Jakarta, Kota Kedua dengan Cuaca Ekstrem Terburuk di Dunia

Selain Jakarta, kota lain di Indonesia seperti Surabaya juga mengalami intensifikasi dampak kekeringan dan banjir serupa.
Selain Jakarta, kota lain di Indonesia seperti Surabaya juga mengalami intensifikasi dampak kekeringan dan banjir serupa.

Jakarta, rajawalinet.co – Ibu kota Indonesia, menjadi sorotan dunia akibat dampak perubahan iklim ekstrem.
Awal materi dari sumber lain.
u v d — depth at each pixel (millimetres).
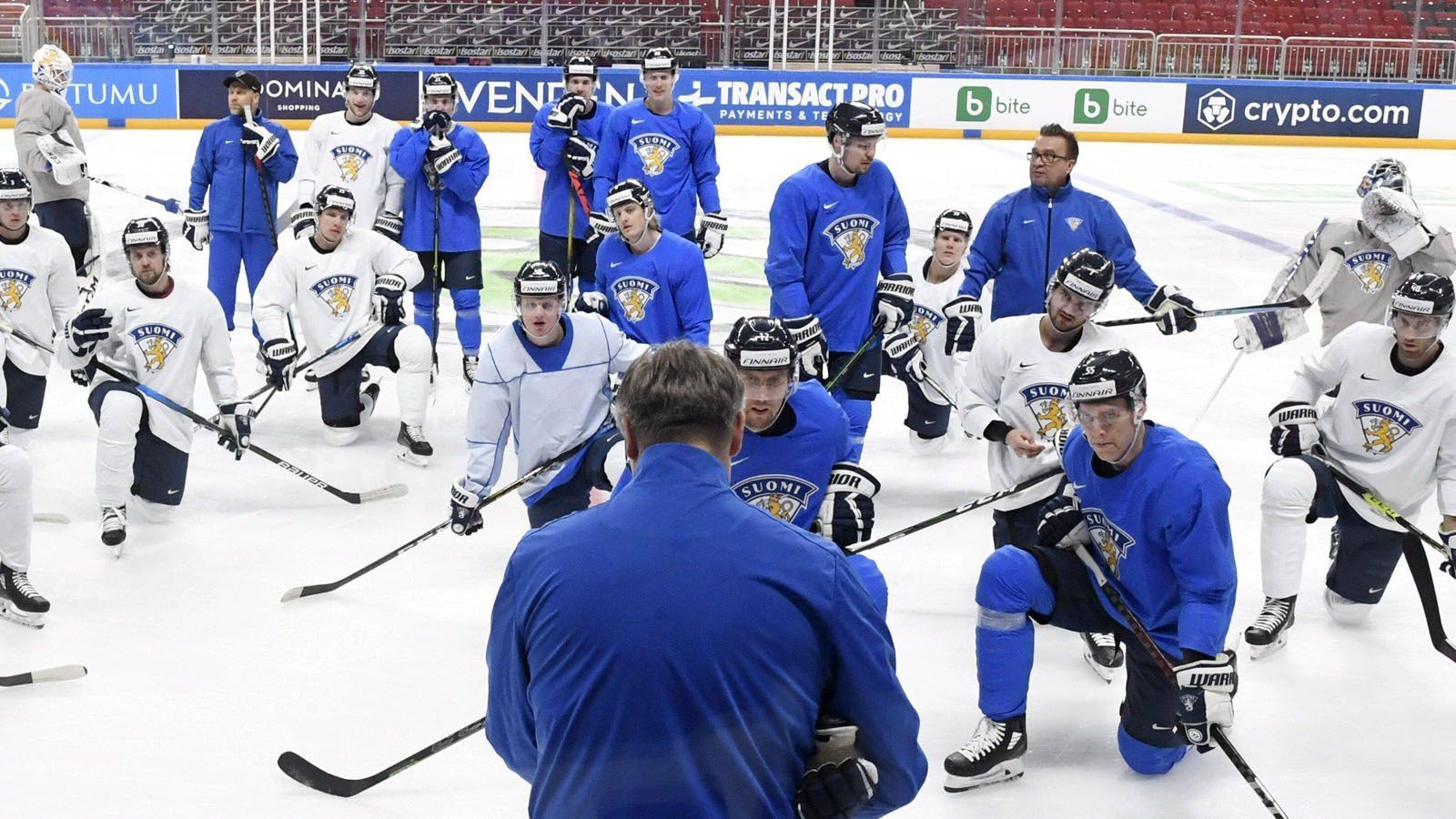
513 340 4551
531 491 4773
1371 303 5578
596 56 19797
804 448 3416
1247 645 4527
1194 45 20703
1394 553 4523
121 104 18766
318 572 5012
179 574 4965
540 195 14344
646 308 5410
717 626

Laporan WaterAid menempatkan Jakarta di peringkat kedua kota dengan kondisi cuaca ekstrem terburuk setelah Hangzhou, Cina.

Fenomena climate whiplash yaitu perubahan mendadak antara banjir dan kekeringan menjadi tantangan besar bagi Jakarta.

Dalam laporan yang mengolah data cuaca selama 42 tahun dari lebih 100 kota terpadat di dunia, Jakarta menunjukkan intensifikasi perubahan yang sulit diprediksi, memperburuk upaya mitigasi dan adaptasi lingkungan.

Kondisi ini tak hanya memengaruhi tata kelola air, tetapi juga meningkatkan risiko bencana seperti banjir besar pada musim hujan dan kekeringan panjang pada musim kemarau.

Pada Maret 2025, misalnya, wilayah Jabodetabek menghadapi panas ekstrem yang tiba-tiba berubah menjadi banjir hebat.

Dampak paling nyata dirasakan oleh kelompok rentan, seperti masyarakat miskin yang tinggal di daerah rawan bencana.

Ditambah lagi, infrastruktur tua dan tidak memadai membuat Jakarta semakin sulit menghadapi perubahan iklim yang cepat.

Selain Jakarta, kota lain di Indonesia seperti Surabaya juga mengalami intensifikasi dampak kekeringan dan banjir serupa.

Jeanny Sirait dari Greenpeace Indonesia menekankan bahwa eksploitasi lahan dan kurangnya ruang terbuka hijau memperparah situasi ini.

Ia juga mencatat bahwa pola musim hujan dan kemarau kini semakin tidak dapat diprediksi, menyulitkan para petani dan nelayan dalam mencari nafkah.

Hal ini memicu ancaman terhadap pasokan pangan dan kenaikan harga yang berpotensi menyebabkan krisis.

Sementara itu, Fajri Fadhillah dari ICEL menyoroti pentingnya pengurangan penggunaan bahan bakar fosil untuk mencegah dampak lebih jauh.

Ia menekankan perlunya kebijakan khusus seperti Undang-Undang Pengelolaan Perubahan Iklim guna memperjelas langkah mitigasi dan adaptasi terhadap krisis iklim.